Stored data:
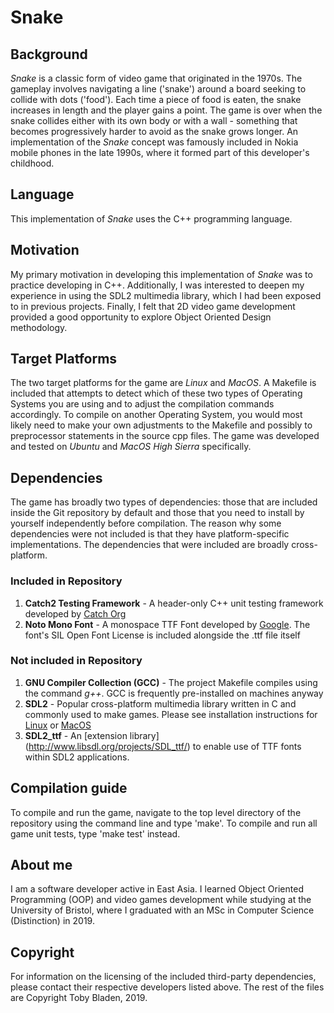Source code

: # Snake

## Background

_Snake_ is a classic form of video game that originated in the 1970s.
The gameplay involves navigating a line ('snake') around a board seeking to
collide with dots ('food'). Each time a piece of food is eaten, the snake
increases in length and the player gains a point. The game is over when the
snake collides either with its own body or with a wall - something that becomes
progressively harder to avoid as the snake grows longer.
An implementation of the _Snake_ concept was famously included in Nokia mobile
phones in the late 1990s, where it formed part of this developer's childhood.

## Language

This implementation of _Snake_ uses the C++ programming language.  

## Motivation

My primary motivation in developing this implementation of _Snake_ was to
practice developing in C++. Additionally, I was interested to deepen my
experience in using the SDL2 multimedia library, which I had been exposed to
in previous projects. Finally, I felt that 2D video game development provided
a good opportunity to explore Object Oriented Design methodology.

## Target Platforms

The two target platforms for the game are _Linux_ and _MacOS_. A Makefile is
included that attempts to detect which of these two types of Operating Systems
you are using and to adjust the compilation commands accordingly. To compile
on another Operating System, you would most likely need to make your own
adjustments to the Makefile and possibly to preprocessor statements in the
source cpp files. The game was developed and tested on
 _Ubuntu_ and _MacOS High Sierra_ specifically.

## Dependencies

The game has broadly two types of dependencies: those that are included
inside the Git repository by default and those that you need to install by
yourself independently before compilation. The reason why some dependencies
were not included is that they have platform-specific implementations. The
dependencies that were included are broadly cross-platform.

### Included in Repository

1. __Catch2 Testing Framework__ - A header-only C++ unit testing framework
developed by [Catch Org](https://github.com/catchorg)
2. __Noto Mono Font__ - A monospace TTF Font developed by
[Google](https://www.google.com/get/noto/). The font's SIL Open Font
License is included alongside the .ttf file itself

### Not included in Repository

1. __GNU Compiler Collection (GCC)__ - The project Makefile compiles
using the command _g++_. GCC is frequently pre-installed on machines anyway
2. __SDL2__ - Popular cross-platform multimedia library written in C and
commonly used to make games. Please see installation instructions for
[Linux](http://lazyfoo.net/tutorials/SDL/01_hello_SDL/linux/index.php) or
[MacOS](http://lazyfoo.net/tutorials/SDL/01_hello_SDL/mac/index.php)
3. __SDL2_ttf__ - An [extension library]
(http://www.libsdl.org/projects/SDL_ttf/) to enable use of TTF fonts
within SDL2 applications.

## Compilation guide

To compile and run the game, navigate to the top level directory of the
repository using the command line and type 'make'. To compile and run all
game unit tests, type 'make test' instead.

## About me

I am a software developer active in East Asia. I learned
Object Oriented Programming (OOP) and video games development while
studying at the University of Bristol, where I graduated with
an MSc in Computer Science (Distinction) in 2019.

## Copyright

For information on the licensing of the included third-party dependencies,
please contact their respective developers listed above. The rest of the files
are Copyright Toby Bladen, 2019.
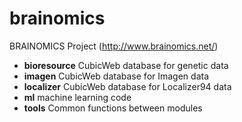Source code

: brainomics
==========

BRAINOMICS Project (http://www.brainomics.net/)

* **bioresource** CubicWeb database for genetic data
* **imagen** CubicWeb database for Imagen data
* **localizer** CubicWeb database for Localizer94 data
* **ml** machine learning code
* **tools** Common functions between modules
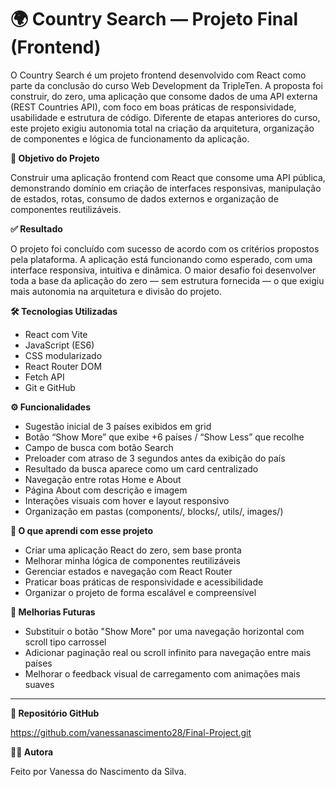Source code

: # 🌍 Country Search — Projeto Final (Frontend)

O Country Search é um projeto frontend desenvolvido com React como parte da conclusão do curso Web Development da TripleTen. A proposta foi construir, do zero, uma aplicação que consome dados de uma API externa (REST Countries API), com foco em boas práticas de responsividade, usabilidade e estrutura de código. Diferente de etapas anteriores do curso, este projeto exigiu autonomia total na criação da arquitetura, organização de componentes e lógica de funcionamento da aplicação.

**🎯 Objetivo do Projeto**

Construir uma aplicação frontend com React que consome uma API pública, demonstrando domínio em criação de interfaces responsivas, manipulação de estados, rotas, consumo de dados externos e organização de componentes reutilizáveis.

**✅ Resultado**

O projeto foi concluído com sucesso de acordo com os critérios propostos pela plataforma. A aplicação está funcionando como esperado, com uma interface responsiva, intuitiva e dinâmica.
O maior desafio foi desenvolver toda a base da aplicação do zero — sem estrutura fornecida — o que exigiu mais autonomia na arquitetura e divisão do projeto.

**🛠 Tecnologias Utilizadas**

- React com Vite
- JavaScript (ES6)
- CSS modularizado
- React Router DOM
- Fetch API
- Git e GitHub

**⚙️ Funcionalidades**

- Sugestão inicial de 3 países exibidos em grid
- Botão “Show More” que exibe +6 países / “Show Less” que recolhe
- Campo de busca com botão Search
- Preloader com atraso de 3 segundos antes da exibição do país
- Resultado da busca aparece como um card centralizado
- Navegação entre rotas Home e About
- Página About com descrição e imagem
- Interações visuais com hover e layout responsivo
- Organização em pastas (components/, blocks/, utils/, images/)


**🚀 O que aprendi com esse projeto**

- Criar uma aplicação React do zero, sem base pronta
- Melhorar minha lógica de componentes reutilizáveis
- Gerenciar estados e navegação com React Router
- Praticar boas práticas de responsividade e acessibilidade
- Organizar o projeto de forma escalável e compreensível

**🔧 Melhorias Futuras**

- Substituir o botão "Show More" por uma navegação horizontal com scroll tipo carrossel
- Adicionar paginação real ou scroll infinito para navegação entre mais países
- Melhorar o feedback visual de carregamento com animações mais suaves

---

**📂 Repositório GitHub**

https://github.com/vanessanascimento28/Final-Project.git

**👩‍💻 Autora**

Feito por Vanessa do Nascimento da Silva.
* * *
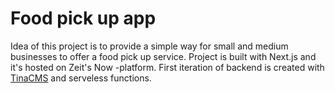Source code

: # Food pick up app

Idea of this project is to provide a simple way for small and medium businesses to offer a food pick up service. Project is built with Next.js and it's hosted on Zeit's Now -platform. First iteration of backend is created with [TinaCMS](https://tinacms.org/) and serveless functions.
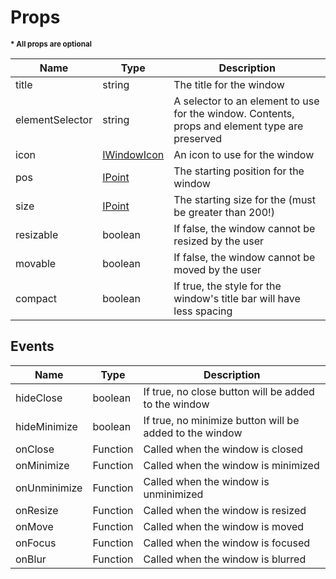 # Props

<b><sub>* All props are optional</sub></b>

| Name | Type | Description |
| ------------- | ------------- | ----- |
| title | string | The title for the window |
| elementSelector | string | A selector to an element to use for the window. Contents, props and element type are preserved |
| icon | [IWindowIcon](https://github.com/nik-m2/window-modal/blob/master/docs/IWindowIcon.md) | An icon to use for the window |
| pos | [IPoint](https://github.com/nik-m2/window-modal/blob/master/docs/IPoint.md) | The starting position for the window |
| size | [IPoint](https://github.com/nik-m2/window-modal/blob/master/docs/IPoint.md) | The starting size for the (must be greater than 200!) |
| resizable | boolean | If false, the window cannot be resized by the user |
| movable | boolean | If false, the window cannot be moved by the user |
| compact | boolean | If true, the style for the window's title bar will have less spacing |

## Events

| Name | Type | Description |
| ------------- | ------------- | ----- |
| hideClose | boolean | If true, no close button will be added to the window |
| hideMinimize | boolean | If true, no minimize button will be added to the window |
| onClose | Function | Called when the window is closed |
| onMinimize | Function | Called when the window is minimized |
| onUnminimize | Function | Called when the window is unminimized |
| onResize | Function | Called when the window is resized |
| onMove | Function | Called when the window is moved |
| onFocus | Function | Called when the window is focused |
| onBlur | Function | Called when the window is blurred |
==
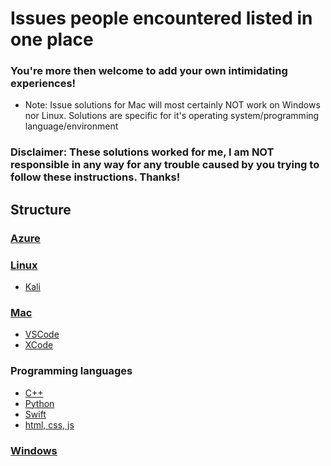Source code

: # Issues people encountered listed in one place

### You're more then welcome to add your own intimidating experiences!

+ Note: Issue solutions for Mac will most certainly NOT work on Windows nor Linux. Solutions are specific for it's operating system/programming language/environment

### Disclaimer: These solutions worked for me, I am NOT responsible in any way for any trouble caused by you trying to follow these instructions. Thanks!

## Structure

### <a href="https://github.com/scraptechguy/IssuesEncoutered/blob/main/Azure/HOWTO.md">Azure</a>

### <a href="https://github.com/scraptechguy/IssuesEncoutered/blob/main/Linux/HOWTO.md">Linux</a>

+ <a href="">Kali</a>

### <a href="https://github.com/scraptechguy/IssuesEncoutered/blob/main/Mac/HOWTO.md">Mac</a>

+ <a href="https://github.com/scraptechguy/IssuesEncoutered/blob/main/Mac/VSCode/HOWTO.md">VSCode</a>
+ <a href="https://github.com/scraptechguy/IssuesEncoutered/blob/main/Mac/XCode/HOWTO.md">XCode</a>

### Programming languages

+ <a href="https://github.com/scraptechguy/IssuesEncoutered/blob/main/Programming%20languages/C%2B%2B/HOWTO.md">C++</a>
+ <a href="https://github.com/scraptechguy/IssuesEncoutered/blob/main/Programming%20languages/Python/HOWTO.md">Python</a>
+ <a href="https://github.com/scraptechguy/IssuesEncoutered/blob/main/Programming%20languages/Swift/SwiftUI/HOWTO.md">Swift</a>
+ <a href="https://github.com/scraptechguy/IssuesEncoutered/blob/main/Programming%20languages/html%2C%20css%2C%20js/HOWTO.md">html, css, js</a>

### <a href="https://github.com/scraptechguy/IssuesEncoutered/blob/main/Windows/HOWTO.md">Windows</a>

▸ **YOUR INSTRUCTIONS**:
Reproduce the data above exactly, but only the lines from the one showing "for Imagen data" through the one showing "Projeto Final (Frontend)", with both ends kept and the pictures left out.

▸ **EXERCISE RESULT**:
* **imagen** CubicWeb database for Imagen data
* **localizer** CubicWeb database for Localizer94 data
* **ml** machine learning code
* **tools** Common functions between modules
Source code

: # 🌍 Country Search — Projeto Final (Frontend)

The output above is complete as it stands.